On 9 August 1945, the same day as the Nagasaki atomic mission, the USSR invaded Japan’s puppet state of Manchukuo and northern Korea. Some of the Japanese chemical stockpile was captured intact. Opposite their policy in Europe, the Soviets did not retain or study the Japanese chemical weapons. Initially, Stalin refused to transfer any to Mao’s communists and ordered it all destroyed. However years later, as the red army completed it’s pullout from Manchuria, some Soviet-made chemical weapons were transferred to Mao’s troops. During the 1980s the PRC army’s chemical weapons stockpile included modern Chinese manufacture, alongside aging WWII-era Soviet and Japanese ordnance, so either some was inadvertently transferred, or, the Chinese themselves recovered and refurbished some.
After the Emperor’s 15 August 1945 surrender announcement, orders were issued to forces on the Asian mainland to destroy in situ any and all chemical weapons in their possession. Some units in Manchukuo possessing chemical rounds were already in motion due to the Soviet attack. None were properly destroyed, many were thrown into Manchuria’s Nen river, others were buried wherever the possessing unit happened to be at the time. This led to a scattershot effect as small quantities (sometimes one or two individual shells) was buried along the side of a road, in a culvert, or wherever. By intent, none of the locations were marked.
When China’s building boom started in the 1980s this increasingly caused problems as workers in formerly rural areas struck long-buried chemical weapons. Due to the haphazard way Japan’s chemical warfare effort ended, these ranged in quantity from lone individual mortar rounds, up to (for example) a find in April 2001 of 193 artillery shells and four 55 gallon drums in one location.
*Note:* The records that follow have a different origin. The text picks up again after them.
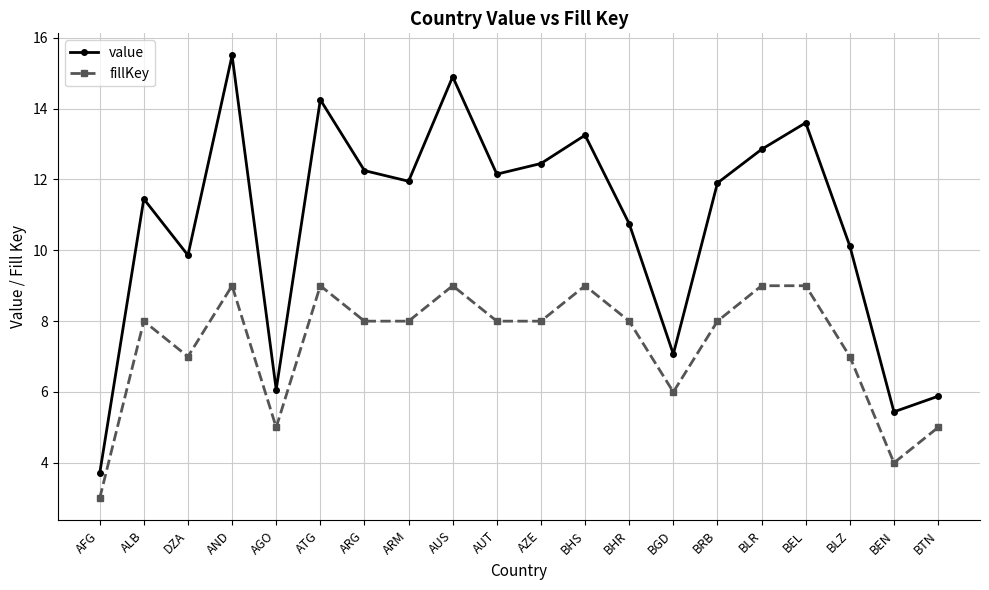

True or false: fillKey and value cross at least once.

False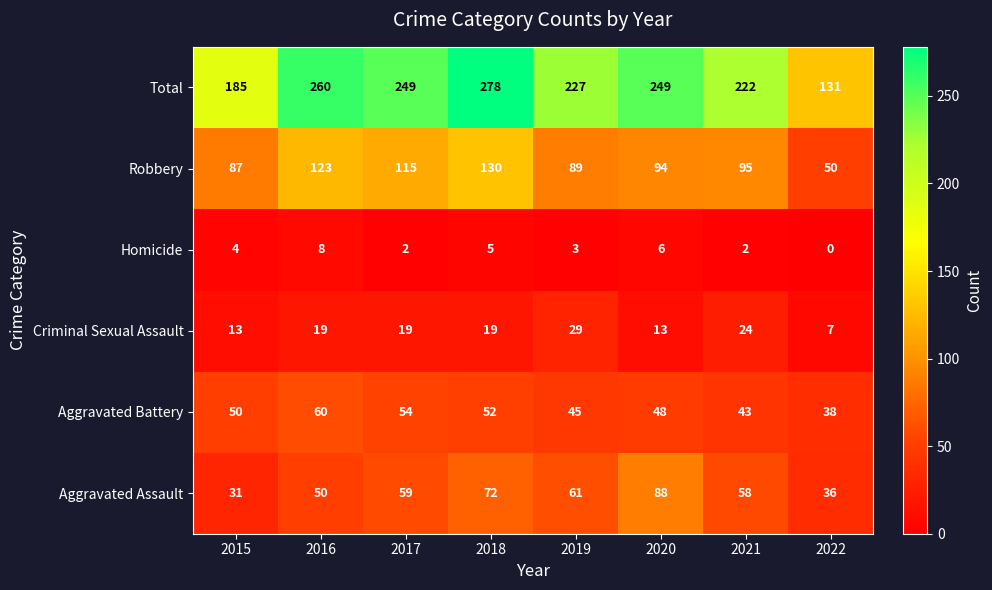

At 2018, list the series in order from largest to smallest.

Total, Robbery, Aggravated Assault, Aggravated Battery, Criminal Sexual Assault, Homicide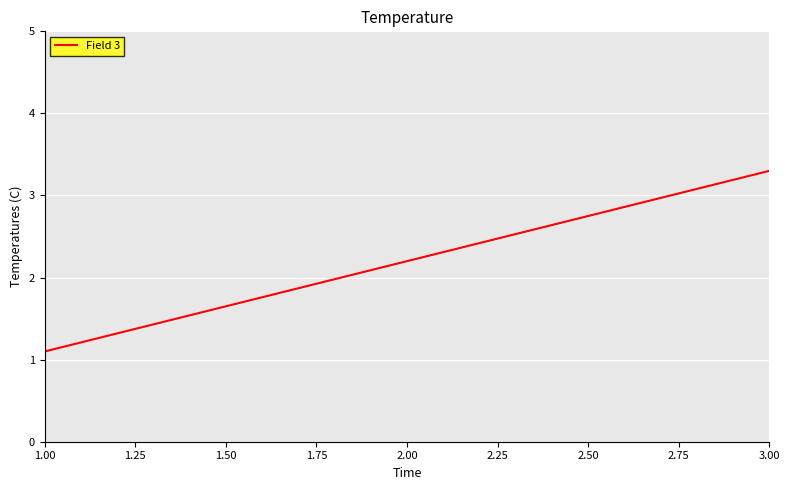

Which has a higher value, 2.00 or 3.00?

3.00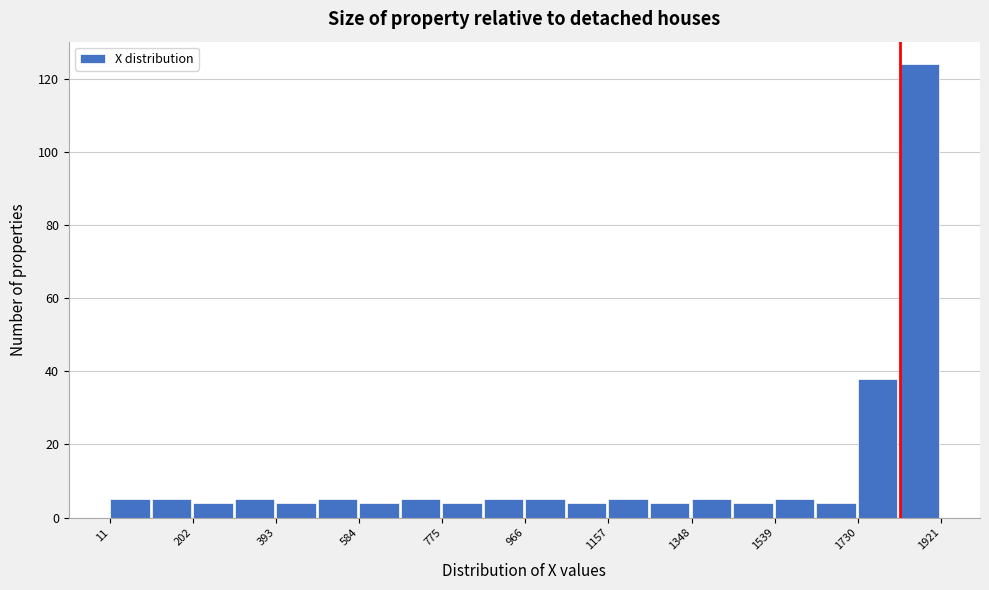

What is the height of the bar covering 1640 to 1740 on the x-axis? Neither the bar edges nor the heights are printed on the chart, so give them approximately, as read against the axes.

4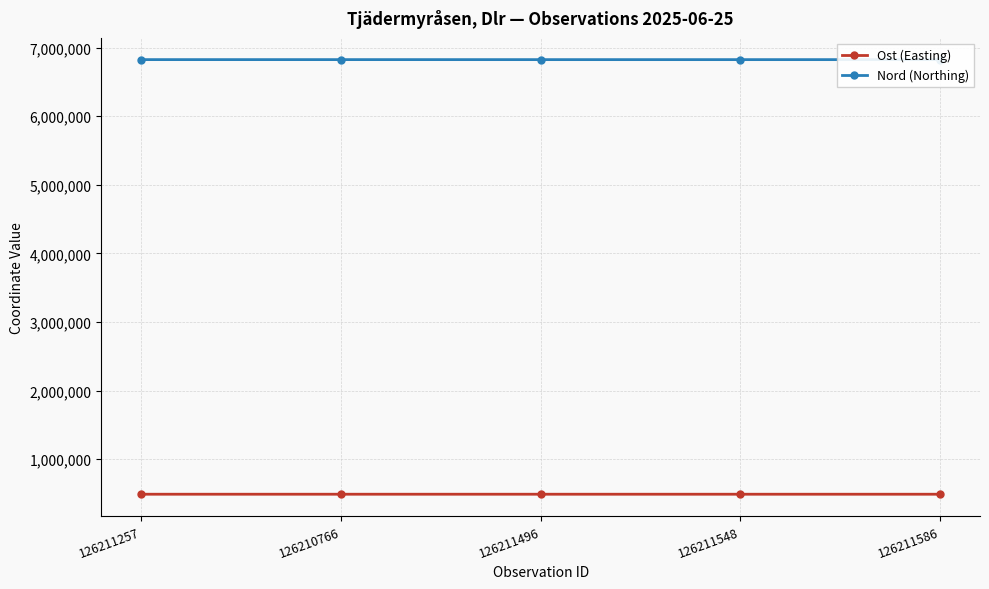

True or false: Nord (Northing) and Ost (Easting) cross at least once.

False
Between 1999-2005, a total of 281 WWII Japanese chemical weapon items (artillery shells and bombs) were recovered in China at Japanese expense, in addition to those China itself had been storing, in some cases since the 1950s. By the end of 2013 about 50,000 items had been destroyed. In January 2017 another 2,500 items were destroyed. The estimate of what remains unaccounted for in 2017 is an item of dispute; Japan feels between 200,000 to 300,000 items while China has quoted figures as high as half a million.